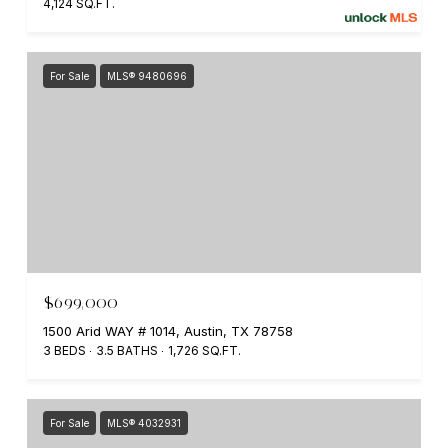
4,124 SQ.FT.
For Sale
MLS® 9480696
$699,000
1500 Arid WAY # 1014, Austin, TX 78758
3 BEDS
3.5 BATHS
1,726 SQ.FT.
For Sale
MLS® 4032931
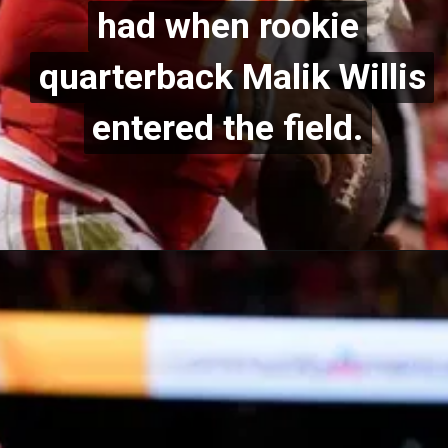
had when rookie
had when rookie
quarterback Malik Willis
quarterback Malik Willis
entered the field.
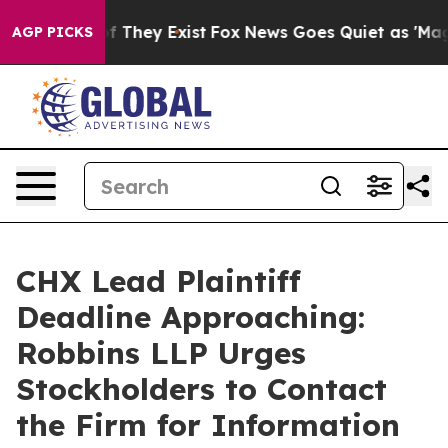
s no Proof They Exist
Fox News Goes Quiet as 'Maga Me
AGP PICKS
CHX Lead Plaintiff
Deadline Approaching:
Robbins LLP Urges
Stockholders to Contact
the Firm for Information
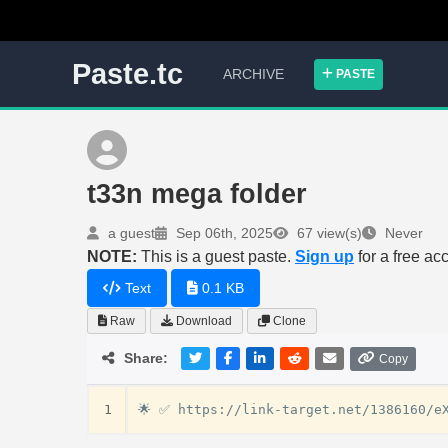
Paste.tc
ARCHIVE
PASTE
t33n mega folder
a guest
Sep 06th, 2025
67 view(s)
Never
NOTE:
This is a guest paste.
Sign up
for a free ac
Text
0.1 KB
Raw
Download
Clone
Share:
Copy
1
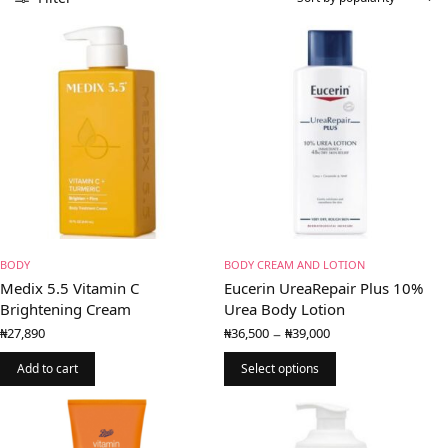
BODY
BODY CREAM AND LOTION
Medix 5.5 Vitamin C
Eucerin UreaRepair Plus 10%
Brightening Cream
Urea Body Lotion
Price
–
₦
27,890
₦
36,500
₦
39,000
range:
₦36,500
Add to cart
Select options
through
₦39,000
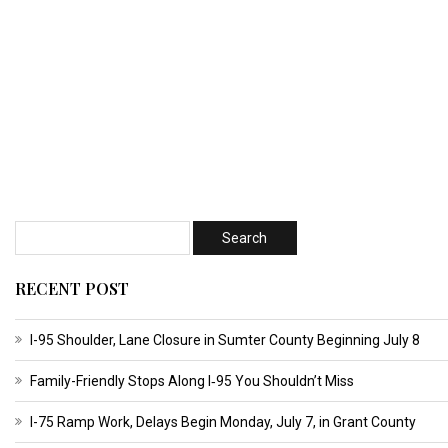
RECENT POST
I-95 Shoulder, Lane Closure in Sumter County Beginning July 8
Family-Friendly Stops Along I‑95 You Shouldn’t Miss
I-75 Ramp Work, Delays Begin Monday, July 7, in Grant County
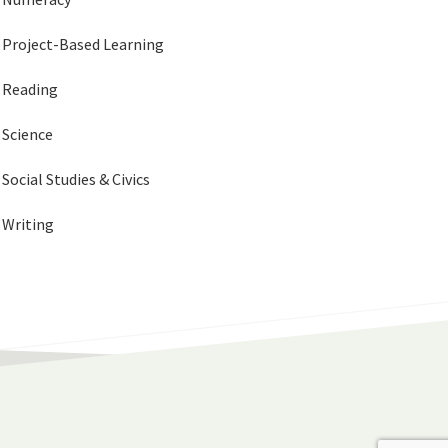
Project-Based Learning
Reading
Science
Social Studies & Civics
Writing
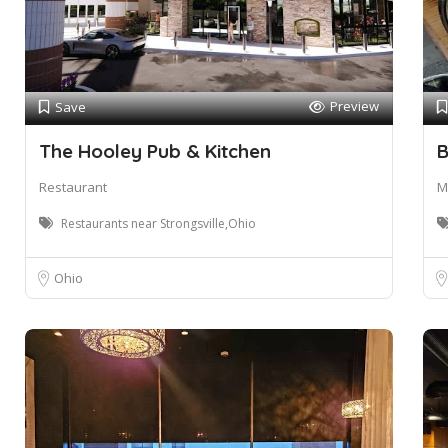
Preview
Save
The Hooley Pub & Kitchen
B
Restaurant
M
Restaurants near Strongsville,Ohio
Ohio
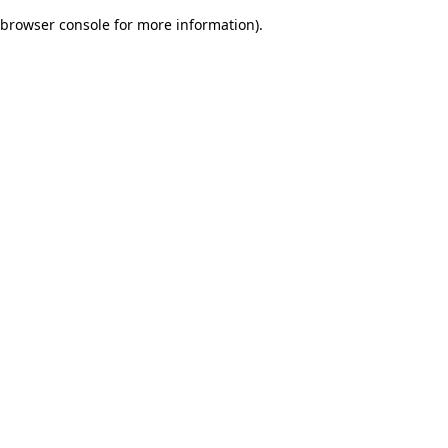
browser console for more information)
.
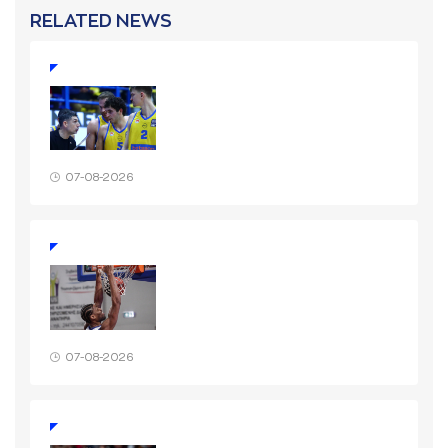
RELATED NEWS
07-08-2026
07-08-2026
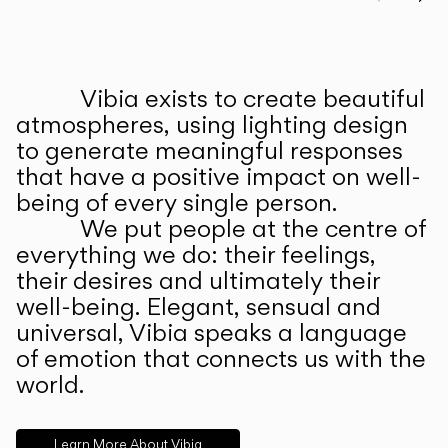
Prev
Ne
Vibia exists to create beautiful
ABOUT US
atmospheres, using lighting design
to generate meaningful responses
that have a positive impact on well-
being of every single person.
We put people at the centre of
everything we do: their feelings,
their desires and ultimately their
well-being. Elegant, sensual and
universal, Vibia speaks a language
of emotion that connects us with the
world.
Learn More About Vibia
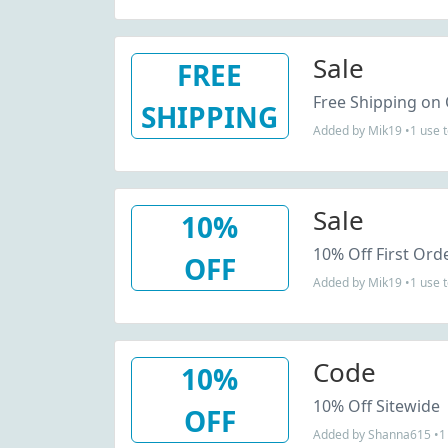
Sale
FREE
Free Shipping on
SHIPPING
Added by Mik19 •1 use 
Sale
10%
10% Off First Ord
OFF
Added by Mik19 •1 use 
Code
10%
10% Off Sitewide
OFF
Added by Shanna615 •1 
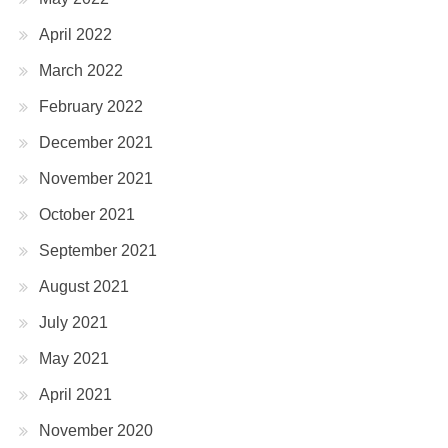
April 2022
March 2022
February 2022
December 2021
November 2021
October 2021
September 2021
August 2021
July 2021
May 2021
April 2021
November 2020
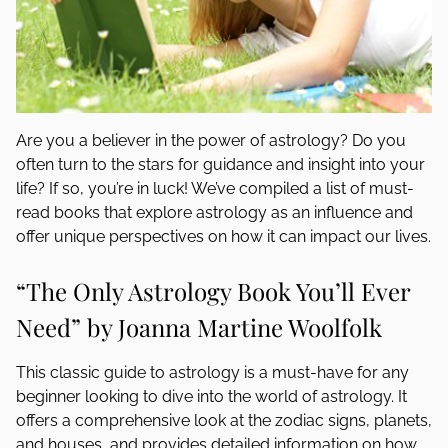
Are you a believer in the power of astrology? Do you
often turn to the stars for guidance and insight into your
life? If so, you’re in luck! We’ve compiled a list of must-
read books that explore astrology as an influence and
offer unique perspectives on how it can impact our lives.
“The Only Astrology Book You’ll Ever
Need” by Joanna Martine Woolfolk
This classic guide to astrology is a must-have for any
beginner looking to dive into the world of astrology. It
offers a comprehensive look at the zodiac signs, planets,
and houses, and provides detailed information on how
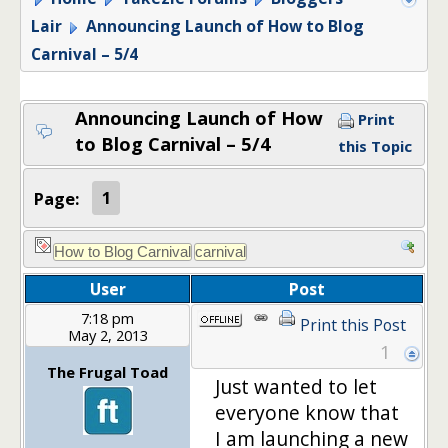
Lair
Announcing Launch of How to Blog
Carnival – 5/4
Announcing Launch of How
Print
to Blog Carnival – 5/4
this Topic
Page:
1
User
Post
7:18 pm
Print this Post
May 2, 2013
1
The Frugal Toad
Just wanted to let
everyone know that
I am launching a new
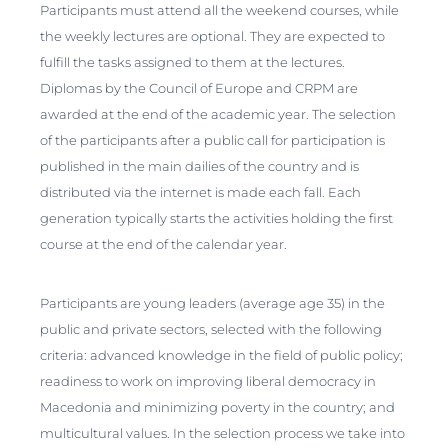
Participants must attend all the weekend courses, while
the weekly lectures are optional. They are expected to
fulfill the tasks assigned to them at the lectures.
Diplomas by the Council of Europe and CRPM are
awarded at the end of the academic year. The selection
of the participants after a public call for participation is
published in the main dailies of the country and is
distributed via the internet is made each fall. Each
generation typically starts the activities holding the first
course at the end of the calendar year.
Participants are young leaders (average age 35) in the
public and private sectors, selected with the following
criteria: advanced knowledge in the field of public policy;
readiness to work on improving liberal democracy in
Macedonia and minimizing poverty in the country; and
multicultural values. In the selection process we take into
────────────────────
Brief: Convert the text lines from all the rows above into a Markdown table with the columns No. and Line, numbering them in order from 1 and skipping any blank lines. Leave the pictures out of the table.

Solution below:
| No. | Line |
|---|---|
| 1 | 4,124 SQ.FT. |
| 2 | For Sale |
| 3 | MLS® 9480696 |
| 4 | $699,000 |
| 5 | 1500 Arid WAY # 1014, Austin, TX 78758 |
| 6 | 3 BEDS |
| 7 | 3.5 BATHS |
| 8 | 1,726 SQ.FT. |
| 9 | For Sale |
| 10 | MLS® 4032931 |
| 11 | had when rookie |
| 12 | had when rookie |
| 13 | quarterback Malik Willis |
| 14 | quarterback Malik Willis |
| 15 | entered the field. |
| 16 | s no Proof They Exist |
| 17 | Fox News Goes Quiet as 'Maga Me |
| 18 | AGP PICKS |
| 19 | CHX Lead Plaintiff |
| 20 | Deadline Approaching: |
| 21 | Robbins LLP Urges |
| 22 | Stockholders to Contact |
| 23 | the Firm for Information |
| 24 | Paste.tc |
| 25 | ARCHIVE |
| 26 | PASTE |
| 27 | t33n mega folder |
| 28 | a guest |
| 29 | Sep 06th, 2025 |
| 30 | 67 view(s) |
| 31 | Never |
| 32 | NOTE: |
| 33 | This is a guest paste. |
| 34 | Sign up |
| 35 | for a free ac |
| 36 | Text |
| 37 | 0.1 KB |
| 38 | Raw |
| 39 | Download |
| 40 | Clone |
| 41 | Share: |
| 42 | Copy |
| 43 | 1 |
| 44 | BODY |
| 45 | BODY CREAM AND LOTION |
| 46 | Medix 5.5 Vitamin C |
| 47 | Eucerin UreaRepair Plus 10% |
| 48 | Brightening Cream |
| 49 | Urea Body Lotion |
| 50 | Price |
| 51 | – |
| 52 | ₦ |
| 53 | 27,890 |
| 54 | ₦ |
| 55 | 36,500 |
| 56 | ₦ |
| 57 | 39,000 |
| 58 | range: |
| 59 | ₦36,500 |
| 60 | Add to cart |
| 61 | Select options |
| 62 | through |
| 63 | ₦39,000 |
| 64 | RECENT POST |
| 65 | I-95 Shoulder, Lane Closure in Sumter County Beginning July 8 |
| 66 | Family-Friendly Stops Along I‑95 You Shouldn’t Miss |
| 67 | I-75 Ramp Work, Delays Begin Monday, July 7, in Grant County |
| 68 | Project-Based Learning |
| 69 | Reading |
| 70 | Science |
| 71 | Social Studies & Civics |
| 72 | Writing |
| 73 | Preview |
| 74 | Save |
| 75 | The Hooley Pub & Kitchen |
| 76 | B |
| 77 | Restaurant |
| 78 | M |
| 79 | Restaurants near Strongsville,Ohio |
| 80 | Ohio |
| 81 | browser console for more information) |
| 82 | . |
| 83 | RELATED NEWS |
| 84 | 07-08-2026 |
| 85 | 07-08-2026 |
| 86 | Prev |
| 87 | Ne |
| 88 | Vibia exists to create beautiful |
| 89 | ABOUT US |
| 90 | atmospheres, using lighting design |
| 91 | to generate meaningful responses |
| 92 | that have a positive impact on well- |
| 93 | being of every single person. |
| 94 | We put people at the centre of |
| 95 | everything we do: their feelings, |
| 96 | their desires and ultimately their |
| 97 | well-being. Elegant, sensual and |
| 98 | universal, Vibia speaks a language |
| 99 | of emotion that connects us with the |
| 100 | world. |
| 101 | Learn More About Vibia |
| 102 | Sale |
| 103 | FREE |
| 104 | Free Shipping on |
| 105 | SHIPPING |
| 106 | Added by Mik19 •1 use  |
| 107 | Sale |
| 108 | 10% |
| 109 | 10% Off First Ord |
| 110 | OFF |
| 111 | Added by Mik19 •1 use  |
| 112 | Code |
| 113 | 10% |
| 114 | 10% Off Sitewide |
| 115 | OFF |
| 116 | Added by Shanna615 •1  |
| 117 | April 2022 |
| 118 | March 2022 |
| 119 | February 2022 |
| 120 | December 2021 |
| 121 | November 2021 |
| 122 | October 2021 |
| 123 | September 2021 |
| 124 | August 2021 |
| 125 | July 2021 |
| 126 | May 2021 |
| 127 | April 2021 |
| 128 | November 2020 |
| 129 | Are you a believer in the power of astrology? Do you |
| 130 | often turn to the stars for guidance and insight into your |
| 131 | life? If so, you’re in luck! We’ve compiled a list of must- |
| 132 | read books that explore astrology as an influence and |
| 133 | offer unique perspectives on how it can impact our lives. |
| 134 | “The Only Astrology Book You’ll Ever |
| 135 | Need” by Joanna Martine Woolfolk |
| 136 | This classic guide to astrology is a must-have for any |
| 137 | beginner looking to dive into the world of astrology. It |
| 138 | offers a comprehensive look at the zodiac signs, planets, |
| 139 | and houses, and provides detailed information on how |
| 140 | Lair |
| 141 | Announcing Launch of How to Blog |
| 142 | Carnival – 5/4 |
| 143 | Announcing Launch of How |
| 144 | Print |
| 145 | to Blog Carnival – 5/4 |
| 146 | this Topic |
| 147 | Page: |
| 148 | 1 |
| 149 | User |
| 150 | Post |
| 151 | 7:18 pm |
| 152 | Print this Post |
| 153 | May 2, 2013 |
| 154 | 1 |
| 155 | The Frugal Toad |
| 156 | Just wanted to let |
| 157 | everyone know that |
| 158 | I am launching a new |
| 159 | Participants must attend all the weekend courses, while |
| 160 | the weekly lectures are optional. They are expected to |
| 161 | fulfill the tasks assigned to them at the lectures. |
| 162 | Diplomas by the Council of Europe and CRPM are |
| 163 | awarded at the end of the academic year. The selection |
| 164 | of the participants after a public call for participation is |
| 165 | published in the main dailies of the country and is |
| 166 | distributed via the internet is made each fall. Each |
| 167 | generation typically starts the activities holding the first |
| 168 | course at the end of the calendar year. |
| 169 | Participants are young leaders (average age 35) in the |
| 170 | public and private sectors, selected with the following |
| 171 | criteria: advanced knowledge in the field of public policy; |
| 172 | readiness to work on improving liberal democracy in |
| 173 | Macedonia and minimizing poverty in the country; and |
| 174 | multicultural values. In the selection process we take into |